#### REQUIRED ACTION
Within the entries below, please retype exactly the lines starting with the line that has "[1]. Including intangibles" and going on through the line that has "OC relates to", but not the pictures.
----
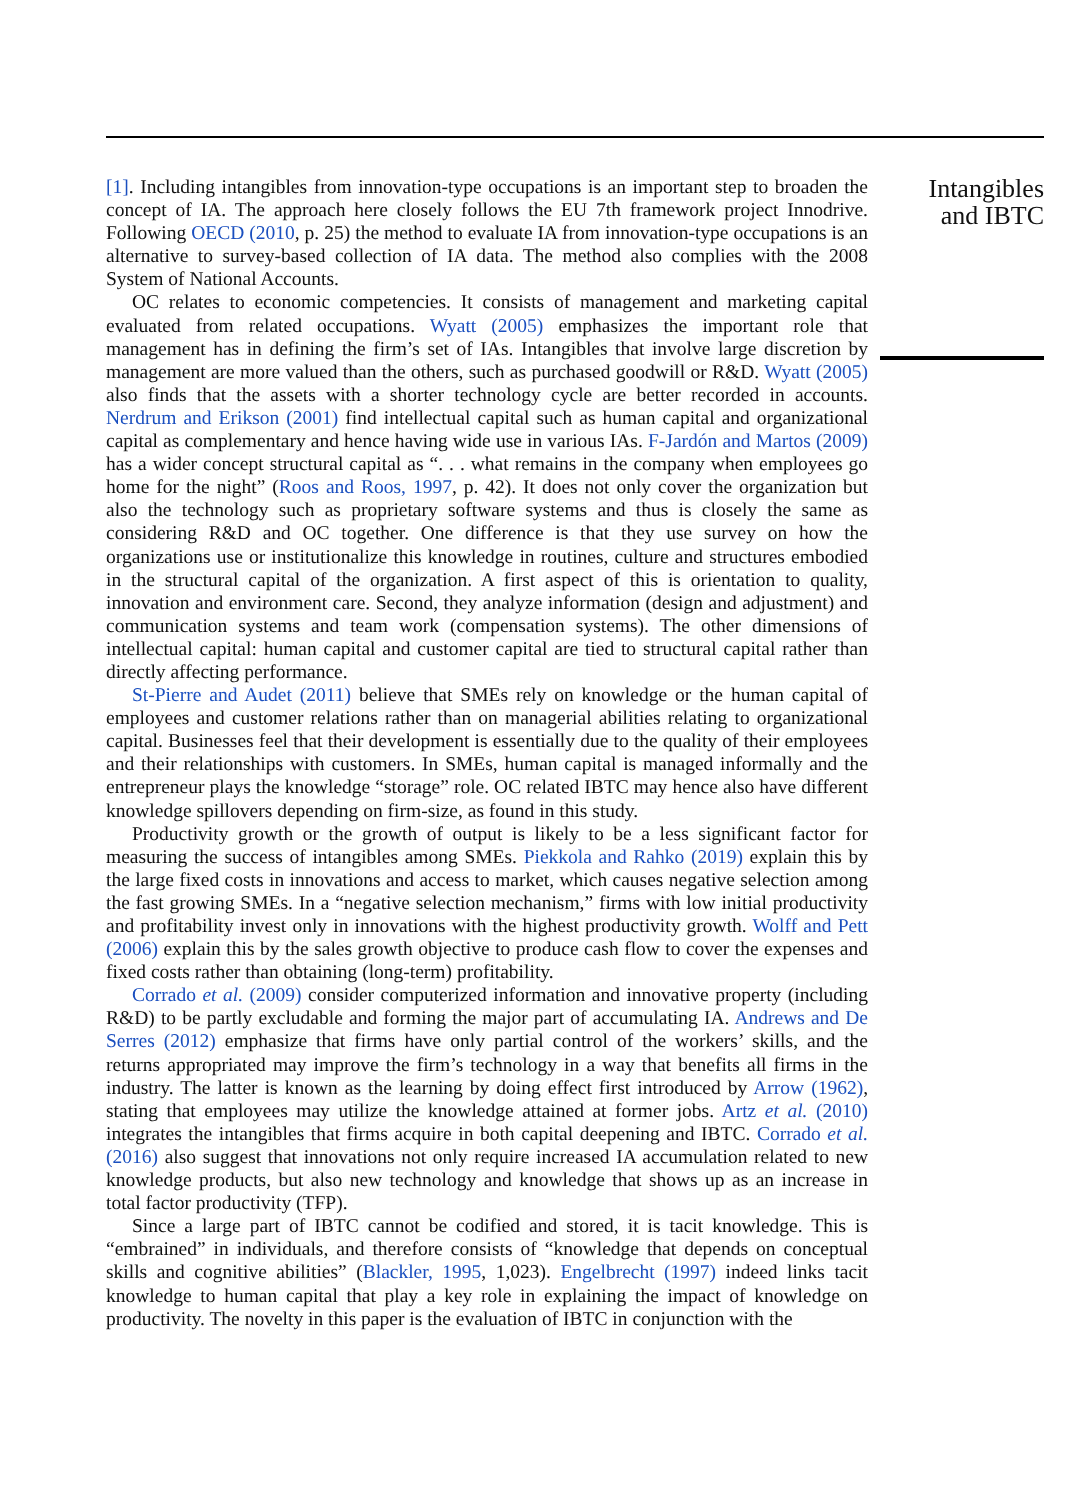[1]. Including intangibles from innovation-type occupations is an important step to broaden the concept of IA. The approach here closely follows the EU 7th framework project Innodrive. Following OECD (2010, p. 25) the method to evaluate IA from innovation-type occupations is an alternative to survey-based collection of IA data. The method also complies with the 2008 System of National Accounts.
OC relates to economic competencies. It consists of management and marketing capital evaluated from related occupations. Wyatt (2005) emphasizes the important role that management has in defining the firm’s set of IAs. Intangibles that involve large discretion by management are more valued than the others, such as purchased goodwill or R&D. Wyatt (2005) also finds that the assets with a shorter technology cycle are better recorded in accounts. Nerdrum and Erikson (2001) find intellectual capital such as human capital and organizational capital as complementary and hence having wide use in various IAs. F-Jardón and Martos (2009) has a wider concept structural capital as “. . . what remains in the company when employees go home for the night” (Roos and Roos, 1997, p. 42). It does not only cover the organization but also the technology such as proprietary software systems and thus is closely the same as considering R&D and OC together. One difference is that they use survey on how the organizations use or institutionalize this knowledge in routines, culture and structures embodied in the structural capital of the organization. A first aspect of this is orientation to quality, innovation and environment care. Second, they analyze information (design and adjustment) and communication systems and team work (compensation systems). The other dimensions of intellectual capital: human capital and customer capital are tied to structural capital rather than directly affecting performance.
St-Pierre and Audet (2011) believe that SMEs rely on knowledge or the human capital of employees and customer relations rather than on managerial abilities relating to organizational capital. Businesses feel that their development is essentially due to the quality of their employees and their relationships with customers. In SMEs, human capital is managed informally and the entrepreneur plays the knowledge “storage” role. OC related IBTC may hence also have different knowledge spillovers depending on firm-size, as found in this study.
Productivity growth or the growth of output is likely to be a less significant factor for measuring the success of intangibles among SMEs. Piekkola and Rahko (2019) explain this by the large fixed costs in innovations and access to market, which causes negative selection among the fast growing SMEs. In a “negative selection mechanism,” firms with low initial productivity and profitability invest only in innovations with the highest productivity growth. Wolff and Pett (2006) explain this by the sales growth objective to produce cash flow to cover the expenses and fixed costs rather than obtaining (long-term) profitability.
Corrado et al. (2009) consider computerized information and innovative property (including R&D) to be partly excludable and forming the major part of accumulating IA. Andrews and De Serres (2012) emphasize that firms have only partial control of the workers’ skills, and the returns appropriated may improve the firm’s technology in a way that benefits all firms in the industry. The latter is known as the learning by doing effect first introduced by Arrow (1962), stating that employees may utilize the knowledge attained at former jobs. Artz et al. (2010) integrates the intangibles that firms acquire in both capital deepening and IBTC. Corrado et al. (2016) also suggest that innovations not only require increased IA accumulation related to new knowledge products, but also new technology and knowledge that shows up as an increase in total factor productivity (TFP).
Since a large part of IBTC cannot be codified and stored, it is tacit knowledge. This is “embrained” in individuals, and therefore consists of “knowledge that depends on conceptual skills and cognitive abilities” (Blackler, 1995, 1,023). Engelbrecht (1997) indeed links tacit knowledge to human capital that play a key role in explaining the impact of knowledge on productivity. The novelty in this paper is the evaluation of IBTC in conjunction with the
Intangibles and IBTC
----
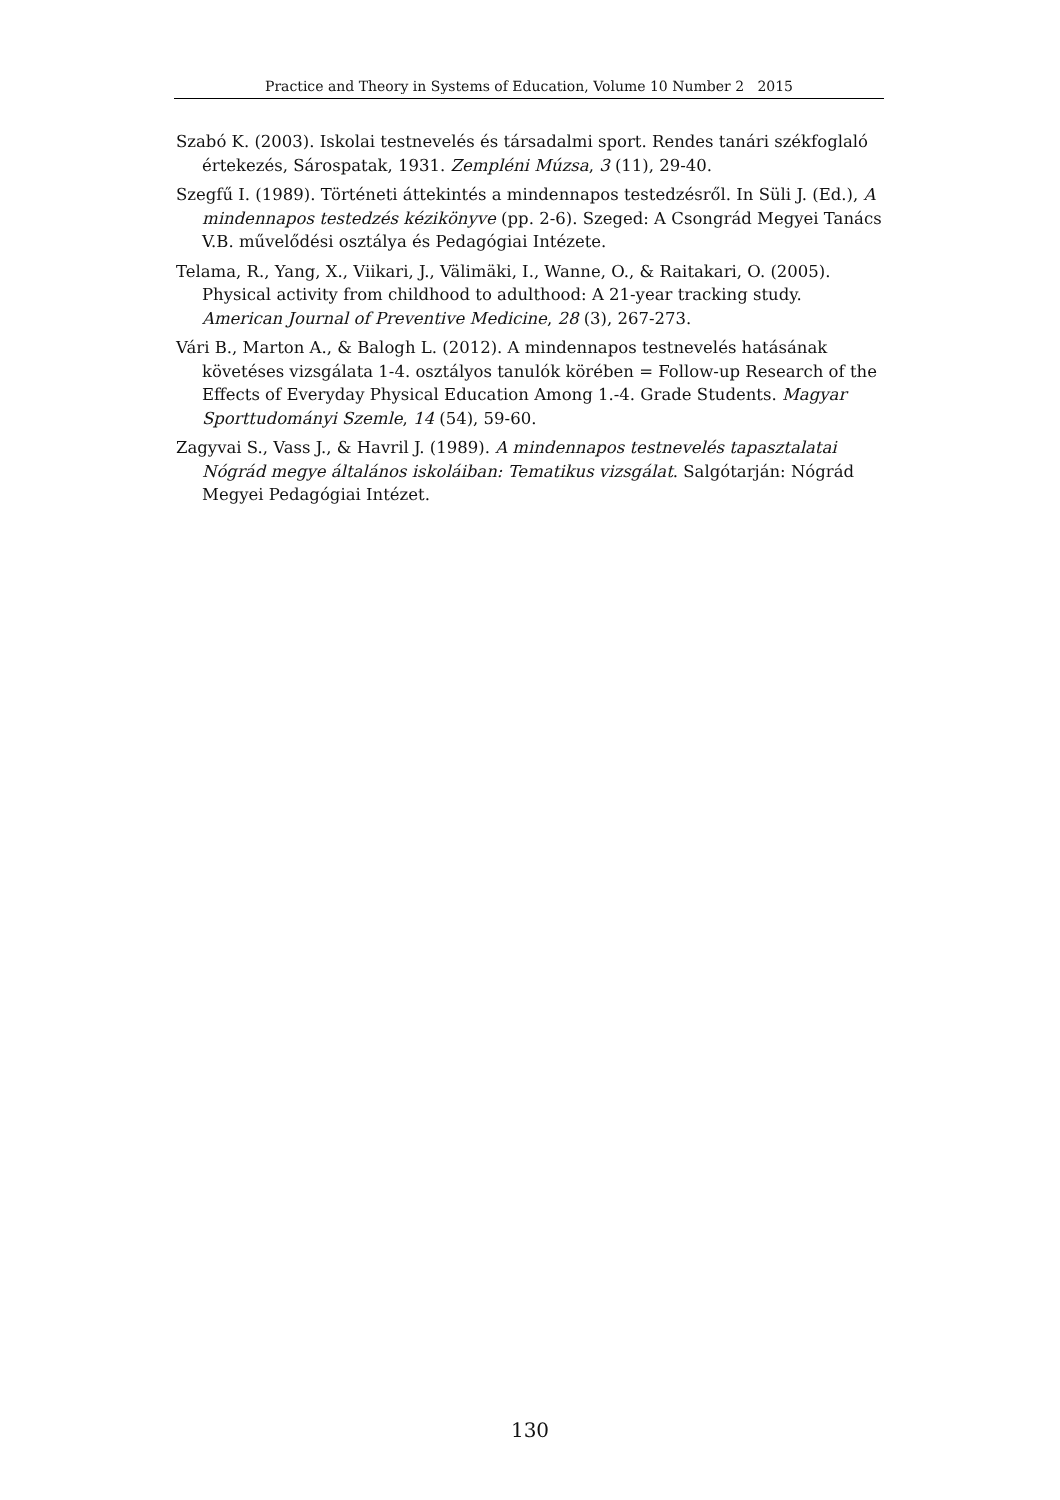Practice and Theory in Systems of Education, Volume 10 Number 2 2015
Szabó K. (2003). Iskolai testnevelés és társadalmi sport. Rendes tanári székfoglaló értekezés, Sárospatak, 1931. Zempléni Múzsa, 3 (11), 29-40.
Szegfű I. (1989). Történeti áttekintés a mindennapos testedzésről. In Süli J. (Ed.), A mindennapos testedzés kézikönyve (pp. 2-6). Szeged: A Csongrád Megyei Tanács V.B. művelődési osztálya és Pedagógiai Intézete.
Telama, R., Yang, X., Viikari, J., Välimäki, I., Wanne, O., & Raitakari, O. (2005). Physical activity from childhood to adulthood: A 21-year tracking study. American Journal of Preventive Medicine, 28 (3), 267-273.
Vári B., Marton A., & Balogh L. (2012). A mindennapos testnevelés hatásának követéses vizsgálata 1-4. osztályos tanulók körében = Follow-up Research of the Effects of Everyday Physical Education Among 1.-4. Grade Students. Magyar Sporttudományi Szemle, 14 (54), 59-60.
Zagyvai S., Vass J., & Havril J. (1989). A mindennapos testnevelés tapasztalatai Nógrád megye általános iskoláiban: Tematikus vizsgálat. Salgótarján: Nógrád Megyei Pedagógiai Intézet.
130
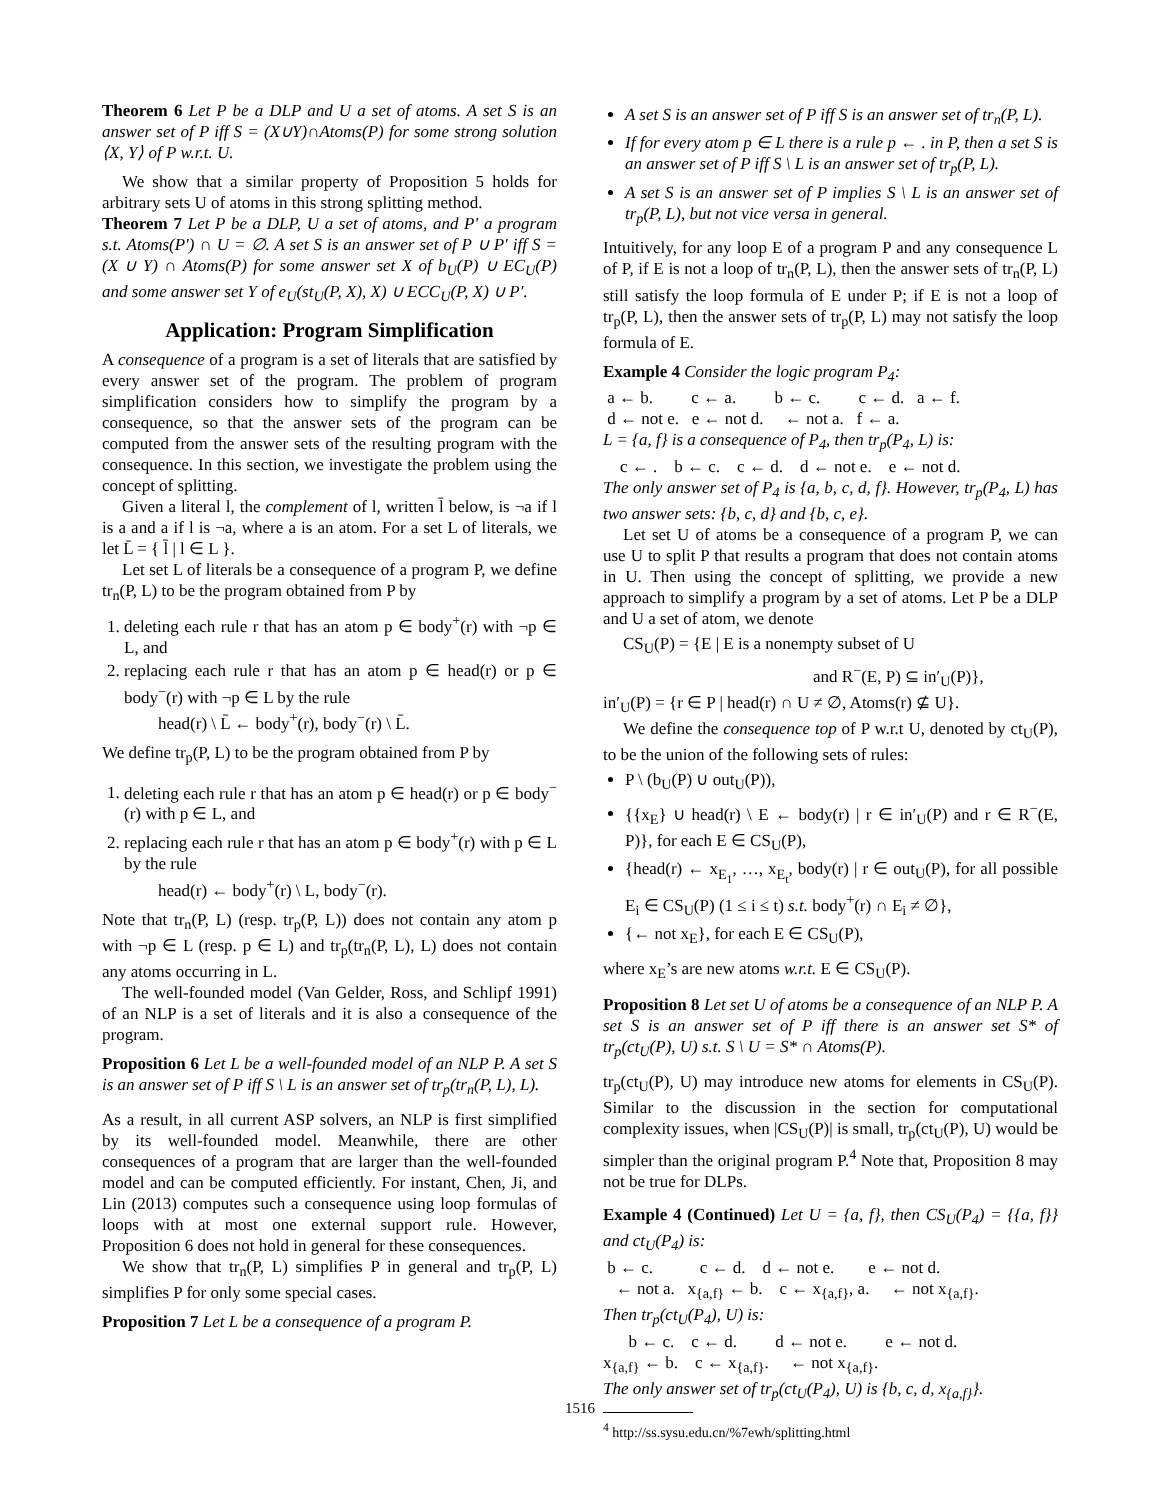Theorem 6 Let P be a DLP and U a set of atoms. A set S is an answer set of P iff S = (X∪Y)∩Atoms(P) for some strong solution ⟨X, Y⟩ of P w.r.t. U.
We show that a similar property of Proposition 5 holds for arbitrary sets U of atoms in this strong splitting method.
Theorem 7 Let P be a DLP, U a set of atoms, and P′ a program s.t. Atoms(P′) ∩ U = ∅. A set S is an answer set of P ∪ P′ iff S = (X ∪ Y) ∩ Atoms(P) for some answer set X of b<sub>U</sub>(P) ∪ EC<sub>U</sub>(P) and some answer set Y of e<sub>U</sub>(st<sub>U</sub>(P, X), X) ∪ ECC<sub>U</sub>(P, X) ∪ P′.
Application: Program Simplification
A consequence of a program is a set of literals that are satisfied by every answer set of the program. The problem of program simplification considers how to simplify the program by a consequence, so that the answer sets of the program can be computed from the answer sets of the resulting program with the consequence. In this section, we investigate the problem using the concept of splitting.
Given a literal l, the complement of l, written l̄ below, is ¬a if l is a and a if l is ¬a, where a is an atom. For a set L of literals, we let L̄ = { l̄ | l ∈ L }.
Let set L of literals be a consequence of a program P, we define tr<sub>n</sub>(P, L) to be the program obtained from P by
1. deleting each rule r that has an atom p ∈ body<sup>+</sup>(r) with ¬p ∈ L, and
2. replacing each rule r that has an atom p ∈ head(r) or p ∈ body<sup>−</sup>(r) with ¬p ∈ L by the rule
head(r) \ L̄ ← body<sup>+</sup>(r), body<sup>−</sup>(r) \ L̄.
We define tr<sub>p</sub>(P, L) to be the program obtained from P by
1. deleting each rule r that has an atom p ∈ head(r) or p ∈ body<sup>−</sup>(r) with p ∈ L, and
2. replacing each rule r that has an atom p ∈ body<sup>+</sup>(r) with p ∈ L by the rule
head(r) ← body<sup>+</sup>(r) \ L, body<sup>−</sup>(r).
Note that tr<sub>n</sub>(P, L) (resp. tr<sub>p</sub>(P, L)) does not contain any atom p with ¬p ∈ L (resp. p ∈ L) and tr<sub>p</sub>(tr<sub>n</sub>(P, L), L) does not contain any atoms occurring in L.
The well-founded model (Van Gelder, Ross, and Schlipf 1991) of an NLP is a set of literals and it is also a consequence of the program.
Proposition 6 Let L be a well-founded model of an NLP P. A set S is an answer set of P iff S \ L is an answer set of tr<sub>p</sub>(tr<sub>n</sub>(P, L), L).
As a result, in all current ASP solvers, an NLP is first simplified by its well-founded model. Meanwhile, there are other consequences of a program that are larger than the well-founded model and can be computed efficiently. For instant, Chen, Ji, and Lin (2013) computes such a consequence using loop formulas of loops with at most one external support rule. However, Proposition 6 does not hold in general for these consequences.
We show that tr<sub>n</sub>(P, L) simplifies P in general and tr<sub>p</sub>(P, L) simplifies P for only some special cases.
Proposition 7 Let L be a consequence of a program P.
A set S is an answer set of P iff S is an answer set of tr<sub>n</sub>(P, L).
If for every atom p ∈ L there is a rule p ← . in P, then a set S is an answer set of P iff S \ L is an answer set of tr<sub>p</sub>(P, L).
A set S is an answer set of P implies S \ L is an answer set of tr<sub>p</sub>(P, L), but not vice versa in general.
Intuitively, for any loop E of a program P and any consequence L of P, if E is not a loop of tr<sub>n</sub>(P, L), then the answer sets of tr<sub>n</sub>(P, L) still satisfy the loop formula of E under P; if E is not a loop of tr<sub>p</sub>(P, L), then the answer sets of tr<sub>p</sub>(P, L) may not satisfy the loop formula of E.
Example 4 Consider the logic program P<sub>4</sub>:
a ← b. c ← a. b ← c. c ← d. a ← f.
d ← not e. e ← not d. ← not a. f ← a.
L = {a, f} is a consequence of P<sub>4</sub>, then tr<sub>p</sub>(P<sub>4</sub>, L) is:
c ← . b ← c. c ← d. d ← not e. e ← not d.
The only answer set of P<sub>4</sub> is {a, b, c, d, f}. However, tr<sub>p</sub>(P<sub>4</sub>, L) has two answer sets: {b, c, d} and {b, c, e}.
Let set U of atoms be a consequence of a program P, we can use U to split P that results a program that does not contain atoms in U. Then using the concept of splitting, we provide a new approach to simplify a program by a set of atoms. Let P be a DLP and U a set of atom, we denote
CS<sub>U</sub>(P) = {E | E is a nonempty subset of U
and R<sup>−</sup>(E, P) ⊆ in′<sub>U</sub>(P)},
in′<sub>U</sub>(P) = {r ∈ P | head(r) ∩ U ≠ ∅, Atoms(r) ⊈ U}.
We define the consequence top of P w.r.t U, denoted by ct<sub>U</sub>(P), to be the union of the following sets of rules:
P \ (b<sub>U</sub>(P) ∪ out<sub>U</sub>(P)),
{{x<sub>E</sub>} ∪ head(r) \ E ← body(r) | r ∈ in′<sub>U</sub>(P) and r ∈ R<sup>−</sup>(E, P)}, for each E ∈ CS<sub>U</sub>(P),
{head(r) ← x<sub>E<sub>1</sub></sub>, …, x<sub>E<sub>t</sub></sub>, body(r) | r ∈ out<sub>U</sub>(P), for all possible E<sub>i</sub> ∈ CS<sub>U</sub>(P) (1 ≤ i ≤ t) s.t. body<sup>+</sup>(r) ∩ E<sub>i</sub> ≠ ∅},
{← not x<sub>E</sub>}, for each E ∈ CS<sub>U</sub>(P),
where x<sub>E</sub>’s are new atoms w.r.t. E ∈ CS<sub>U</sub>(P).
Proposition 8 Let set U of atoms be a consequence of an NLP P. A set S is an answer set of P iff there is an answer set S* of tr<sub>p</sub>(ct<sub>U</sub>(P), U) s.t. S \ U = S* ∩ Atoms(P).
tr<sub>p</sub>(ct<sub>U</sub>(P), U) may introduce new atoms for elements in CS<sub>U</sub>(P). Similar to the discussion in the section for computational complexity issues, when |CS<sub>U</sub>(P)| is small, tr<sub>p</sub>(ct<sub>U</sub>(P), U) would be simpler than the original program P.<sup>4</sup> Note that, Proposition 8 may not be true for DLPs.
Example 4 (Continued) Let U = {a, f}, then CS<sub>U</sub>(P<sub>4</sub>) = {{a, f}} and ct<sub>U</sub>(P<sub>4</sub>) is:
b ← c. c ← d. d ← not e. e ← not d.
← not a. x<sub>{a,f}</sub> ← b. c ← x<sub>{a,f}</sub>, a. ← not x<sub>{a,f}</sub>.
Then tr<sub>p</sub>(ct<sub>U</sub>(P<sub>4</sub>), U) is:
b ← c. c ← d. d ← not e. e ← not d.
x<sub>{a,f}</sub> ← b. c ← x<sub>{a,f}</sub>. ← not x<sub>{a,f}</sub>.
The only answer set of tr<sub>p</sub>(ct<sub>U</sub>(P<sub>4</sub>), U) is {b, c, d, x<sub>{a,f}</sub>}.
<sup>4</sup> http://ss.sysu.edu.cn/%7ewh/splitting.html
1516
----
#### ANSWER TO THE PROBLEM
[1]. Including intangibles from innovation-type occupations is an important step to broaden the concept of IA. The approach here closely follows the EU 7th framework project Innodrive. Following OECD (2010, p. 25) the method to evaluate IA from innovation-type occupations is an alternative to survey-based collection of IA data. The method also complies with the 2008 System of National Accounts.
OC relates to economic competencies. It consists of management and marketing capital evaluated from related occupations. Wyatt (2005) emphasizes the important role that management has in defining the firm’s set of IAs. Intangibles that involve large discretion by management are more valued than the others, such as purchased goodwill or R&D. Wyatt (2005) also finds that the assets with a shorter technology cycle are better recorded in accounts. Nerdrum and Erikson (2001) find intellectual capital such as human capital and organizational capital as complementary and hence having wide use in various IAs. F-Jardón and Martos (2009) has a wider concept structural capital as “. . . what remains in the company when employees go home for the night” (Roos and Roos, 1997, p. 42). It does not only cover the organization but also the technology such as proprietary software systems and thus is closely the same as considering R&D and OC together. One difference is that they use survey on how the organizations use or institutionalize this knowledge in routines, culture and structures embodied in the structural capital of the organization. A first aspect of this is orientation to quality, innovation and environment care. Second, they analyze information (design and adjustment) and communication systems and team work (compensation systems). The other dimensions of intellectual capital: human capital and customer capital are tied to structural capital rather than directly affecting performance.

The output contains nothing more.